Aufgaben:
1. Was wird laut dem Beitrag über Japanese Rail Sim ebenfalls langsamer, wenn die Bahn langsam in eine Haltestelle einfährt? Nenne alles, was dort aufgezählt wird.
2. Drucke aus dem Beitrag über Japanese Rail Sim alles von „Klar geht das“ bis hinunter zu „Deutschlands gezeigt wird.“ wortgetreu ab.

Textauszug:
Torsten Hartmann

Texthäppchen über Bildschirmunterhaltung von Torsten.

Japanese Rail Sim: Journey to Kyoto

2021-06-26 · spiel

Blick aus dem Cockpit

Im deutschen PlayStation Store bin ich überraschend auf diesen neuen PS4 Titel gestoßen, der bislang nur in Japan erhältlich war. Als Densha de Go! Fan alter PlayStation 2 Zeiten konnte ich mich hier natürlich nicht zurückhalten und habe direkt zugeschlagen. Gute Straßenbahnsimulationen sind ja nach wie vor Mangelware.

Japanese Rail Sim deckt zwei Linien auf der Strecke zwischen Demachiyanagi und Kurama in Kyoto ab, die vor allem für einen malerischen Tunnel aus Ahornbäumen bekannt ist. Diese können je nach Modus an einer beliebiger Station gestartet oder voll gefahren werden, was schon mal eine halbe Stunde dauern kann. Der Clou der Serie: Die Umgebung ist nicht digital modelliert, sondern läuft als im Cockpit integrierter HD-Film mit. Je nach Geschwindigkeit der Straßenbahn, wird der Film dann schneller oder langsamer abgespielt.

Klar geht das Prinzip nur gut auf, wenn die Bahn auch fährt. Wenn ich langsam in eine Haltestelle einfahre und alles um mich herum, Autos, Fußgänger und Straßenbahnen auf der Gegenrichtung, ebenfalls langsamer wird, wird klar, dass diese Idee nicht bis zum Ende durchdacht wurde. Hinzu kommt, dass hier eben auch nur mit HD-Videos gearbeitet wird und nicht unbedingt die Qualität erreicht wurde, die nachts im öffentlich rechtlichen Fernsehen zum Einschlafen als schönste Bahnstrecken Deutschlands gezeigt wird.

Ausgangsmaterial:
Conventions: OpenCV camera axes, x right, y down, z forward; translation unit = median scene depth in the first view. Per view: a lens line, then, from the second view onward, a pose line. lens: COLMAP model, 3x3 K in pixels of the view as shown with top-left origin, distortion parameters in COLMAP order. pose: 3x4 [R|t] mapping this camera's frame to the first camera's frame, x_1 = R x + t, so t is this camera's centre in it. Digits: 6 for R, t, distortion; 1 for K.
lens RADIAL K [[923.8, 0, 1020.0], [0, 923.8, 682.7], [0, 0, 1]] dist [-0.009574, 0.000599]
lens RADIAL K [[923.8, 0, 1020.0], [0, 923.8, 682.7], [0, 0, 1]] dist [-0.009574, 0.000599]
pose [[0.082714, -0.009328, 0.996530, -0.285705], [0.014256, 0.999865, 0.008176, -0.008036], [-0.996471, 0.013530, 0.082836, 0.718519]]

Lösungen:
1. Autos, Fußgänger und Straßenbahnen auf der Gegenrichtung.

2.
Klar geht das Prinzip nur gut auf, wenn die Bahn auch fährt. Wenn ich langsam in eine Haltestelle einfahre und alles um mich herum, Autos, Fußgänger und Straßenbahnen auf der Gegenrichtung, ebenfalls langsamer wird, wird klar, dass diese Idee nicht bis zum Ende durchdacht wurde. Hinzu kommt, dass hier eben auch nur mit HD-Videos gearbeitet wird und nicht unbedingt die Qualität erreicht wurde, die nachts im öffentlich rechtlichen Fernsehen zum Einschlafen als schönste Bahnstrecken Deutschlands gezeigt wird.